The first few moves — the ones I went through as a young, carefree single adult — were a breeze. I’d pack a day or two in advance, toss a few suitcases and boxes into a car, and that was it. But as life’s responsibilities — and with them, stress — increased, so did my literal and metaphorical baggage.

At the peak of my family’s cluttered chaos, moving was a months-long ordeal. We’d start weeks in advance packing “unimportant things,” or things “we didn’t need” — and of course, the infamous “things we even forgot we had.” Once in the new house, those boxes would be unpacked somewhere, only to be forgotten all over again… until the next move.
Each move was more stressful than the last, simply because we kept accumulating. Things we bought. Things we were gifted. Things passed on to us. We weren’t controlling what came into our home — worse, we didn’t even know we were supposed to.
The last move before we embraced the KonMari lifestyle was the most chaotic. Not just because of the clutter, but because we were temporarily moving into my husband’s childhood home — meaning we weren’t just dealing with our mess, but with generational clutter too.
The first few days after moving in were borderline traumatic. Our “home” looked like something out of a hoarding show. It was overwhelming just being there. I could feel my shoulders tense every time I looked around — and we had no idea where anything was.
“Nothing happens until the pain of remaining the same outgrows the pain of change.”— Arthur Burt
It was in that moment — overwhelmed and trying to unpack the impossible — that I made a promise to myself: the next move (which we knew would be overseas) would be different. We were done living that way.
Once we made the decision to live more simply and intentionally, we started decluttering — seriously decluttering. We donated, recycled, or discarded every single item that didn’t spark joy. For us, that ended up being 70–80% (maybe even more) of everything we owned.
Some of the guidelines we followed:
If it didn’t fit into the life we envisioned in our next home, we didn’t keep it.
If we’d forgotten we even had it — we let it go. You can’t miss what you didn’t know existed.
We let go of the guilt around not keeping gifts. Even beautiful, well-meaning ones that were only gathering dust. Instead of guilt, we practiced gratitude.
We donated most hand-me-downs. We realized we had more than enough, and that others could benefit far more.
We stopped passing things down unless someone specifically asked. Being on the receiving end of endless “stuff” was part of what got us here. Instead, we donated to organizations with real needs.

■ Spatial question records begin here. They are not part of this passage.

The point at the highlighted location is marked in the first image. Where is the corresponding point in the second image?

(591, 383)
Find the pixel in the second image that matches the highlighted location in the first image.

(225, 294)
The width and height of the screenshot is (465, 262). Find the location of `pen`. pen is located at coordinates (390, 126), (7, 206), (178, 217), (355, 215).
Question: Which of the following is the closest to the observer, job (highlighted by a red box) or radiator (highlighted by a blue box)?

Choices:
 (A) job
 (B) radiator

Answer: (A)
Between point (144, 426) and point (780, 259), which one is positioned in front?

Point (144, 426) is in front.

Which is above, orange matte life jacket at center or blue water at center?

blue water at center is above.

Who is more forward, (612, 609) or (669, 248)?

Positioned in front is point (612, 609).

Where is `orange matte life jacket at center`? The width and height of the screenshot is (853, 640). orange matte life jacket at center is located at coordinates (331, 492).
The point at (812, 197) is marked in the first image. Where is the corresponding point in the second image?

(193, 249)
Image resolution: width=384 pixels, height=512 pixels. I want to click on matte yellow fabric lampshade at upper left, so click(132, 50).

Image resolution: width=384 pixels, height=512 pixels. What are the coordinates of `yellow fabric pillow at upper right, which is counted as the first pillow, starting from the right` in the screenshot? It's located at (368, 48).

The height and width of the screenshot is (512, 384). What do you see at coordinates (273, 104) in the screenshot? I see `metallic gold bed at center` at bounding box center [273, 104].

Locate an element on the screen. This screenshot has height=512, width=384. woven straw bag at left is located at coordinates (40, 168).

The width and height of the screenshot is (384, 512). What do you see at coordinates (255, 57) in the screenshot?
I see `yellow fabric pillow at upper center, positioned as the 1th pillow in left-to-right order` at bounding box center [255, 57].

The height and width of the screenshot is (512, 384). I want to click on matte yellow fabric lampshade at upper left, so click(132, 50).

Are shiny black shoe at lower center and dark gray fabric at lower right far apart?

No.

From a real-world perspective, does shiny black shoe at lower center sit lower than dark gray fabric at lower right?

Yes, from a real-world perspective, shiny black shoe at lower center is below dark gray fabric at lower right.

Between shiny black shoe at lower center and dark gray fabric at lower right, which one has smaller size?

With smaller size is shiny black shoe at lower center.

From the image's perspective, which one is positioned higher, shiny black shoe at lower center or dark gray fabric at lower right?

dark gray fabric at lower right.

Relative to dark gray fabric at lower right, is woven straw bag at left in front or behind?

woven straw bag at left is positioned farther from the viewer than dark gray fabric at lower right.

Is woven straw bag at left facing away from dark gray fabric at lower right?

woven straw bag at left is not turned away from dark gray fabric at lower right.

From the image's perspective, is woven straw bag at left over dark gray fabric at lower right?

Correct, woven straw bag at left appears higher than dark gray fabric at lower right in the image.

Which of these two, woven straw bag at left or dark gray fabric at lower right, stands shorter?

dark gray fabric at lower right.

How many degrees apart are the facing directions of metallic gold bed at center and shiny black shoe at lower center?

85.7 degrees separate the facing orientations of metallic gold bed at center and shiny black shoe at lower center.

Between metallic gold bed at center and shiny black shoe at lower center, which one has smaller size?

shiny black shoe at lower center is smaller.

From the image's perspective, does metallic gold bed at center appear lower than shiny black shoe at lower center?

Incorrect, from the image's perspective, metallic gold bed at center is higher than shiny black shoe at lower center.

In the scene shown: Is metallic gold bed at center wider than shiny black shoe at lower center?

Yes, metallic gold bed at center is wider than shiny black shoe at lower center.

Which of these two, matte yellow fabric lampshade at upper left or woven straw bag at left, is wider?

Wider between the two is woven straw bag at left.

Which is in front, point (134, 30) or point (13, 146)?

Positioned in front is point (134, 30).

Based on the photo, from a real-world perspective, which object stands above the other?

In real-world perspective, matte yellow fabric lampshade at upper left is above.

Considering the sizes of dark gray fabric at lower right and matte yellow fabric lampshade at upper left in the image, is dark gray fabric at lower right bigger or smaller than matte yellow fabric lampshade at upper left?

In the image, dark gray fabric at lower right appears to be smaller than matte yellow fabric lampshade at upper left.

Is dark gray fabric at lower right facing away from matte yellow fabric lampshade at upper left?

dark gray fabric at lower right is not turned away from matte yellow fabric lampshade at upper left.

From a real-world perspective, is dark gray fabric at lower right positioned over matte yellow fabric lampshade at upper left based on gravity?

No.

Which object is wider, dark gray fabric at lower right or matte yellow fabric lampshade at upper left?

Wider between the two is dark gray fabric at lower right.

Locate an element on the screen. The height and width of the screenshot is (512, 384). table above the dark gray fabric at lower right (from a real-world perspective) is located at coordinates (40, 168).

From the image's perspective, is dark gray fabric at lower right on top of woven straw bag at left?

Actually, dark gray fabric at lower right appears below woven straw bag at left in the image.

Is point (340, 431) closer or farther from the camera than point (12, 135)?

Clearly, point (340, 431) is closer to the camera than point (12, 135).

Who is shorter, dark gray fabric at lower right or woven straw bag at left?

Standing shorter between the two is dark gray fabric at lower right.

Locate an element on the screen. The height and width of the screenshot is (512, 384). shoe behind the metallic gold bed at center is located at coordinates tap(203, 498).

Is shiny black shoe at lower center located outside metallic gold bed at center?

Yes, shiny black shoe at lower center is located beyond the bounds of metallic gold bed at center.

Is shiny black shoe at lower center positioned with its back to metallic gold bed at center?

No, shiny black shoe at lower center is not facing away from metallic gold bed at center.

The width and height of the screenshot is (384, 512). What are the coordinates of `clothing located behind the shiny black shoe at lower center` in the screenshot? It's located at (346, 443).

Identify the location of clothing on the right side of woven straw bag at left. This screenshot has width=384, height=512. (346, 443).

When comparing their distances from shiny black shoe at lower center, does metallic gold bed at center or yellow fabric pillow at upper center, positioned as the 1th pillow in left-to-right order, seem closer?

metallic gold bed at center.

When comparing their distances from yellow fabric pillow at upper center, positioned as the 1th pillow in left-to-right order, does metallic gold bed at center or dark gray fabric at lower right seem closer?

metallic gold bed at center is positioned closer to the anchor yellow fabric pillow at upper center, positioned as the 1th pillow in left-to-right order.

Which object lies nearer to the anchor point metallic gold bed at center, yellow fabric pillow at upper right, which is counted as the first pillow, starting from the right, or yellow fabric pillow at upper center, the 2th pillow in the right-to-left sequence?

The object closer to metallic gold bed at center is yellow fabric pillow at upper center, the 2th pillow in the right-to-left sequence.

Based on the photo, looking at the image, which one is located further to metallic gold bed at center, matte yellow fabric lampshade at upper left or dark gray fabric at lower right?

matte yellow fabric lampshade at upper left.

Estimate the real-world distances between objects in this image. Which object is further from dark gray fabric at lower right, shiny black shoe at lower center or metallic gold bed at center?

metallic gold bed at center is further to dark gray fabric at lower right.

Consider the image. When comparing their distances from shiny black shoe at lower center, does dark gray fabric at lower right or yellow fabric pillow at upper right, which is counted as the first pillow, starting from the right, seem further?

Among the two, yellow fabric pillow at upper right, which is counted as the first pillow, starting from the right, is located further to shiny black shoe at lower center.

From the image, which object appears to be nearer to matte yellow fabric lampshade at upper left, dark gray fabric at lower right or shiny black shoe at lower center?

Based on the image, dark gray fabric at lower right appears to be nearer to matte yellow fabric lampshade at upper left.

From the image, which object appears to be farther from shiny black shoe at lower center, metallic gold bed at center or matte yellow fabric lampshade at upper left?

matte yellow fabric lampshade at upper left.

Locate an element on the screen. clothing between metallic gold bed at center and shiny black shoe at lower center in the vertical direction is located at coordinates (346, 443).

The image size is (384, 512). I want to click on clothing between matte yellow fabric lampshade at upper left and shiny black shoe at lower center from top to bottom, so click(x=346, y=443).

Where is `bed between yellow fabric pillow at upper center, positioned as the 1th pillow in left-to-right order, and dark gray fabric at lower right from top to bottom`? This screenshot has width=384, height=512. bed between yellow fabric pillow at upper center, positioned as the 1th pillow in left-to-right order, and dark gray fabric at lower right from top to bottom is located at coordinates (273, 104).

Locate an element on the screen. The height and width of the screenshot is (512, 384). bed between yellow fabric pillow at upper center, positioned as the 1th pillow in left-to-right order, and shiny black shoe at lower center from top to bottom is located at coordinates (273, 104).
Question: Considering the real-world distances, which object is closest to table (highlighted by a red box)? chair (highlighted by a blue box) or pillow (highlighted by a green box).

When the time came for our overseas move, we had even fewer boxes than we’d planned for. We thought we’d need to ship a few — but in the end, we boarded the plane with just nine checked bags and suitcases for our entire family of five. It was completely a stress-free move.
We did choose to buy a few things new upon arrival (like furniture and kitchen “komono”), but honestly, if we had to move again right now, it would be simple. We could pack the whole house in two days — and unpack in another two.
And here’s the beautiful part: this simplicity was possible not in spite of our kids, but because of them.
When you reduce what you own by 80%, everyone — even little ones — knows where everything belongs. Without the overwhelm and overstimulation of clutter, kids become capable, self-sufficient helpers. Even our three-year-old knew where to put each item as we unpacked.
When life is simple, moving becomes what it’s meant to be:
A fresh start.
A time to grow closer as a family.
An opportunity to reassess, reconnect, and embrace new adventures — together.